A new book by Victoria Hislop is cause for some celebration and so, dear reader, I bought the hardback!

Victoria Hislop is the writer of many bestselling stories set in her beloved Greece, as well as a few concerned with lands further afield, particularly Granada in Spain. Greece has had a long and difficult history, and through the 20th century into the present times those dramatic, emotional and sometimes aggressive periods have continued. All this provides excellent material for any novelist, particularly one with a very Greek sort of passion for the country, including all its islands.

In 2020 the author was made an honorary citizen of Greece. Honorary? Does that mean she is a citizen or not I wonder and more interestingly she is on the British Committee for the reunification of the Parthenon (Elgin) Marbles. This is a subject that has suddenly become very topical.

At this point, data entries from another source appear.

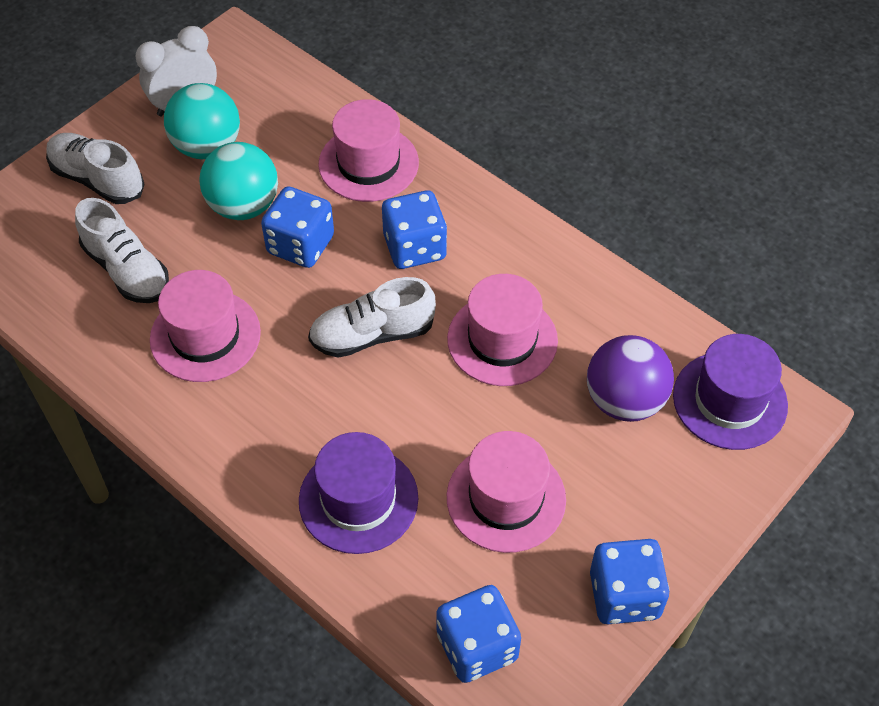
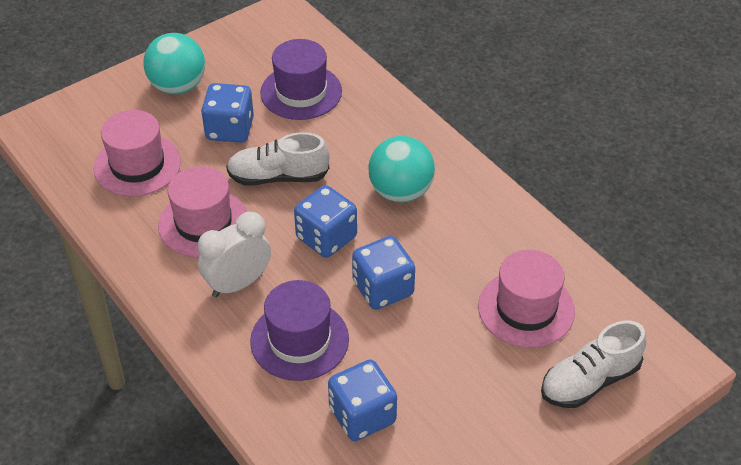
pink hat: 4 -> 3
purple ball: 1 -> 0
white shoe: 3 -> 2

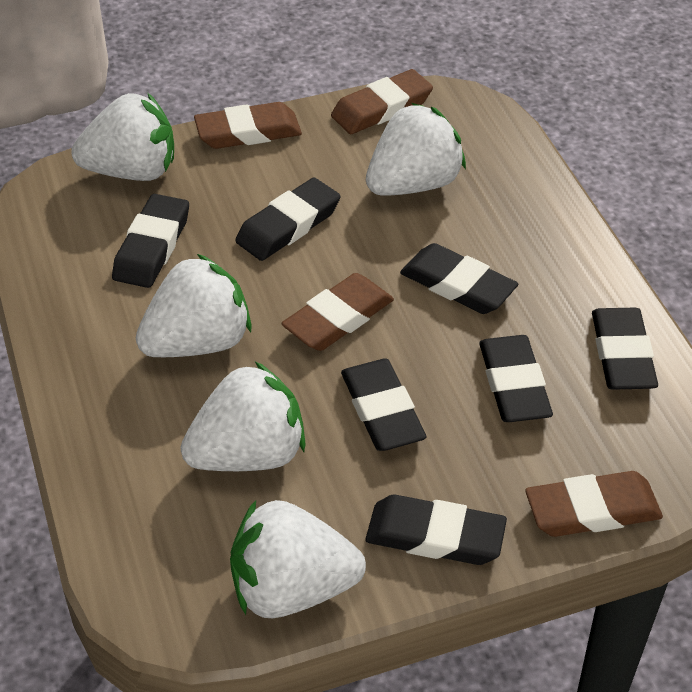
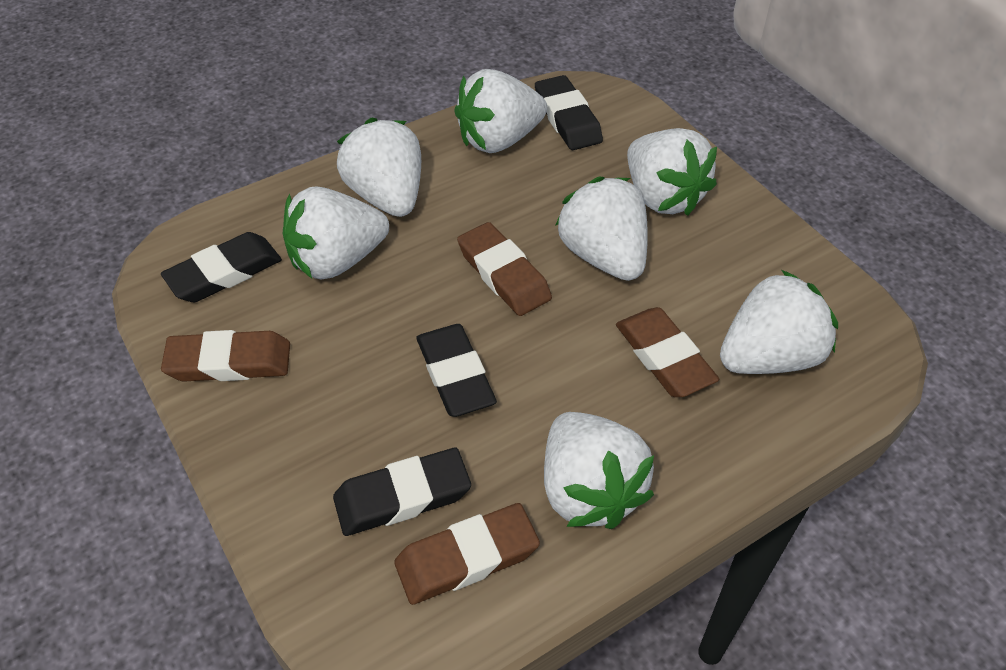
black eraser: 7 -> 4
white strawberry: 5 -> 7

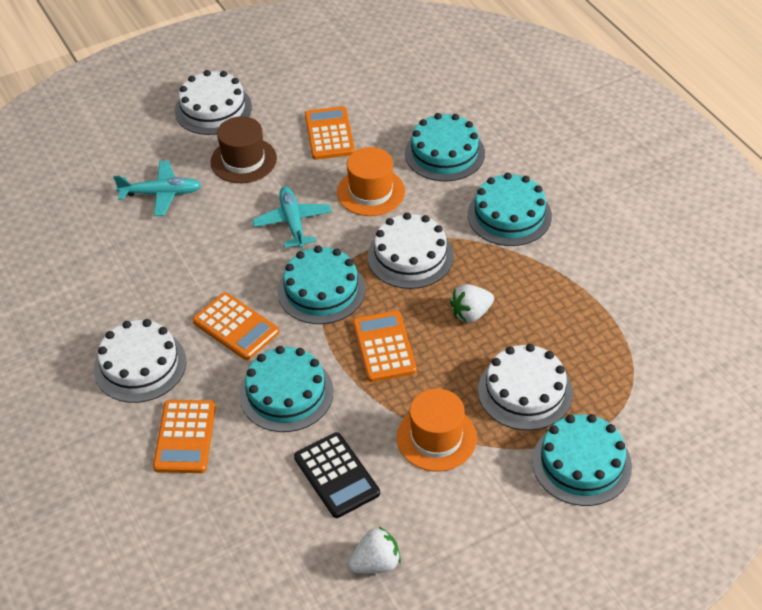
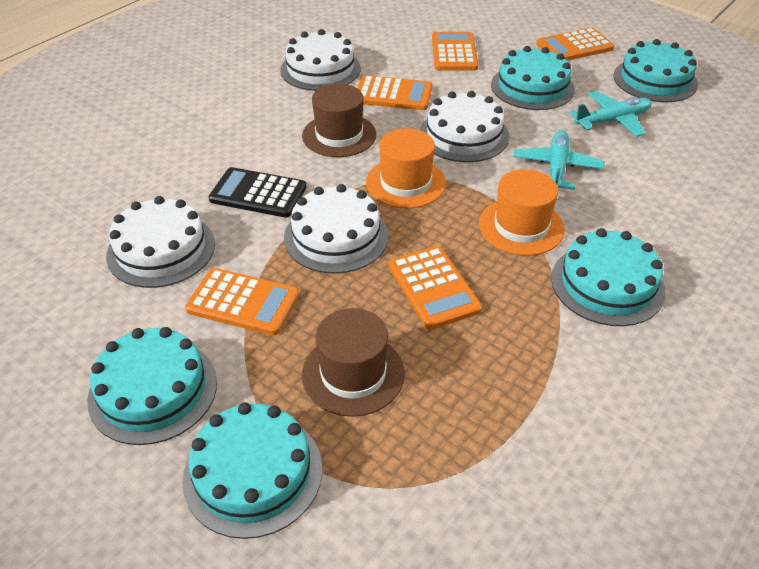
brown hat: 1 -> 2
orange calculator: 4 -> 5
white strawberry: 2 -> 0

The new Victoria Hislop book was written before the present very political situation but it is, by chance, very relevant to the plot.

So, we are in the late 1960s, when after political and economic chaos in the decades following the Second World War, a repressive and violent military junta is in power (nicknamed ‘the Colonels’) who are prepared to put down the communist party by any means at all, including torture and execution. Our main character Helena, who lives with her Greek mother and Scottish father in East Anglia, spends her childhood summers in Athens with her maternal grandparents. As the years pass, her relationships with her grandmother and the diminutive housekeeper deepen but her grandfather scares her slightly and makes her uncomfortable. As a teenager and student she begins to make sense of these feelings and tensions and realises that her grandfather is a general in the military government and he is the reason that her mother will not return to holiday in Greece.

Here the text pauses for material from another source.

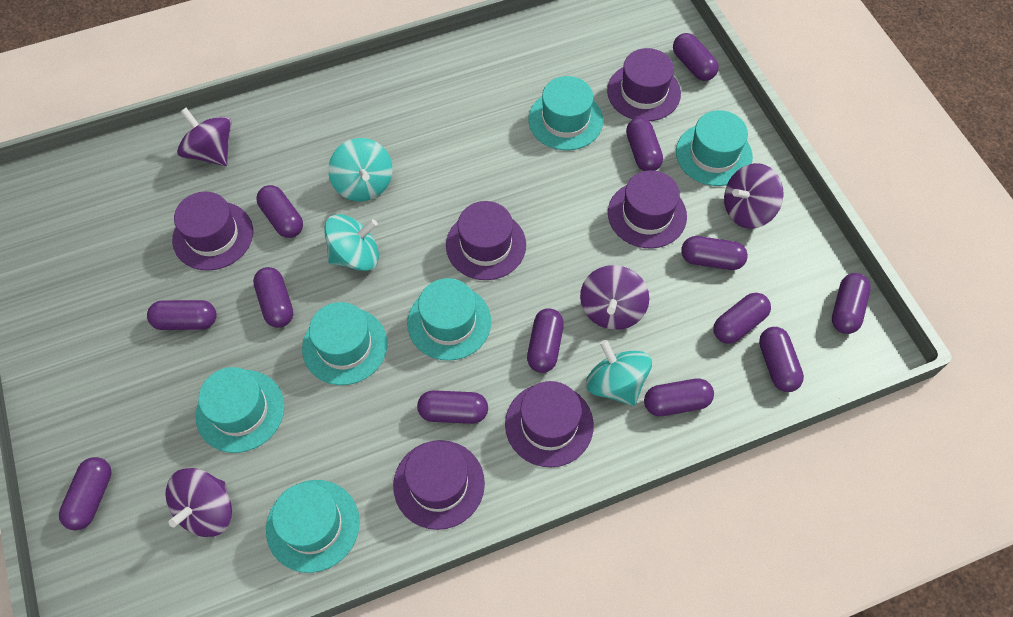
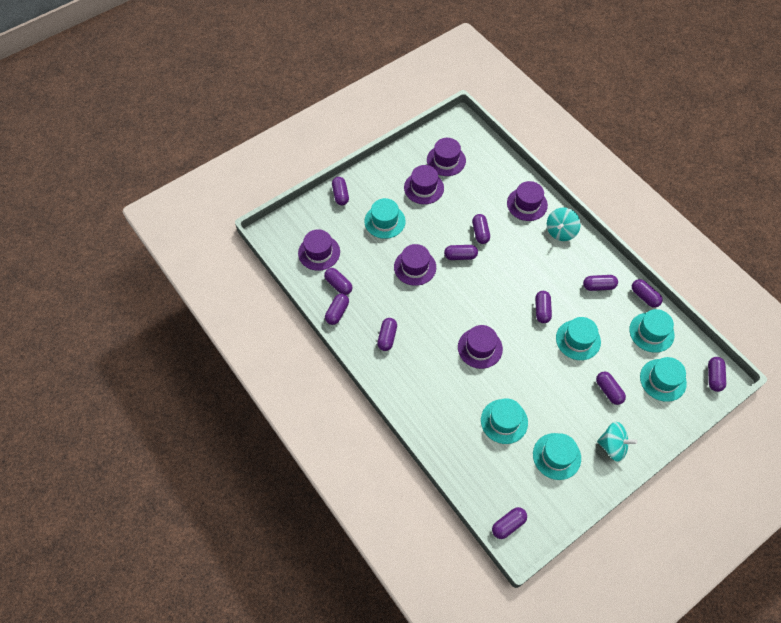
purple capsule: 13 -> 12
purple spinning top: 4 -> 0
turquoise spinning top: 3 -> 2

On an ill advised student summer on a remote Greek island, helping with an archaeological dig and following an also ill advised love interest, Helena learns of the lucrative and secretive trade in Grecian antiquities. Activities that appeared simple and straightforward suddenly become complicated and surrounded by difficult moral questions. At this point Victoria Hislop leaves the reader to sort out for themselves when payment is in fact bribery, when stealing is just that and when maybe it is acceptable in a case of survival, particularly when what is being stolen is being dug from the earth. What do individuals own and can therefore choose to sell and what actually belongs to a country and should live in a museum? This is all before we move onto what is real and what is fake! The appropriation and acquisition of cultural treasures is muddied by the colonial past and hence (just to add to the British Museum’s difficult year) the Elgin Marbles is a case in point, which has simmered away under the surface for very many years and then suddenly reaches boiling point. I suspect it is not hard to guess Victoria Hislop’s opinion on this situation.

This author has proved she is skilled and experienced at crafting a story with a plot that is rich and satisfying, based on deep and careful historical research. Her characters are rounded, well developed and believable, whether they are British or Greek. I enjoyed reading this book immensely.